Imtiaz Ahmed

Personal information
- Full name: Imtiaz Ahmed
- Role: Batsman

Domestic team information
- 1996–2002: Jammu and Kashmir

Career statistics
| Competition | FC | LA |
| Matches | 4 | 1 |
| Runs scored | 101 | 19 |
| Batting average | 12.62 | 19.00 |
| 100s/50s | 0/0 | 0/0 |
| Top score | 40 | 19 |
| Catches/stumpings | 2/- | 0/- |
- Source: CricketArchive, 8 July 2013

= Imtiaz Ahmed (Jammu and Kashmir cricketer) =

Indian cricketer

Imtiaz Ahmed (date of birth unknown) was an Indian cricketer who played several matches for Jammu and Kashmir during the late 1990s and early 2000s. Imtiaz made his first-class debut in October 1996, against Punjab in the 1996–97 edition of the Ranji Trophy.

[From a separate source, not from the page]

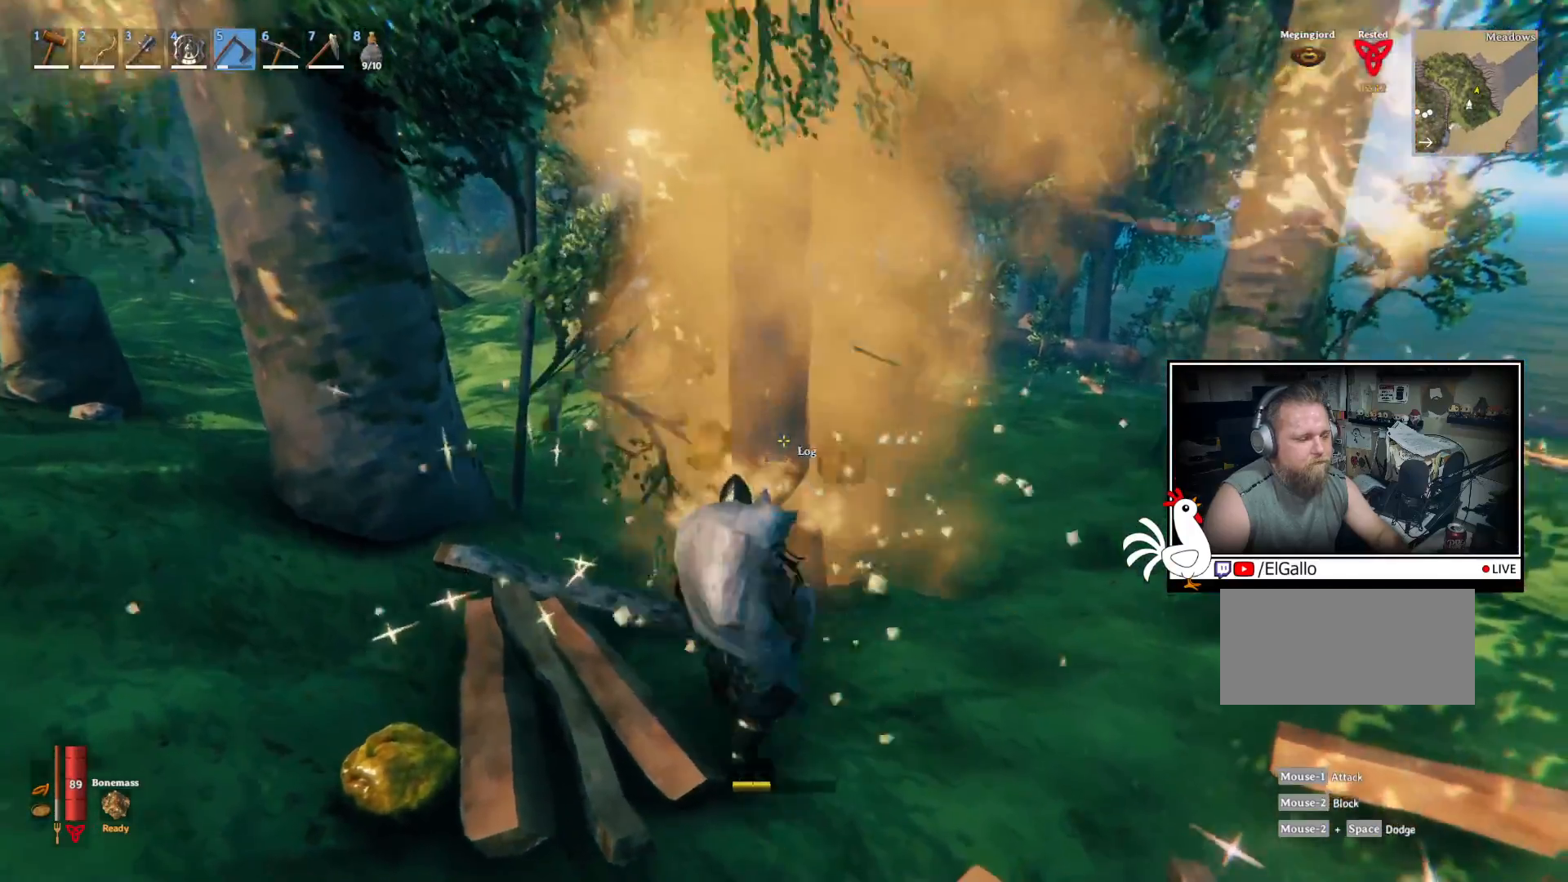
{"keys": [], "mouse": ["left"], "events": []}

A lower-order batsman, he played a further match in the following season's tournament, and also a single List A match in the limited-overs Ranji One-Day Trophy. Imtiaz did not play any further matches for Jammu and Kashmir until the 2002–03 season, which were to be his final two at first-class level. He finished his career with 101 runs from four matches at first-class level, with his highest score an innings of 40 runs against Madhya Pradesh in December 2002.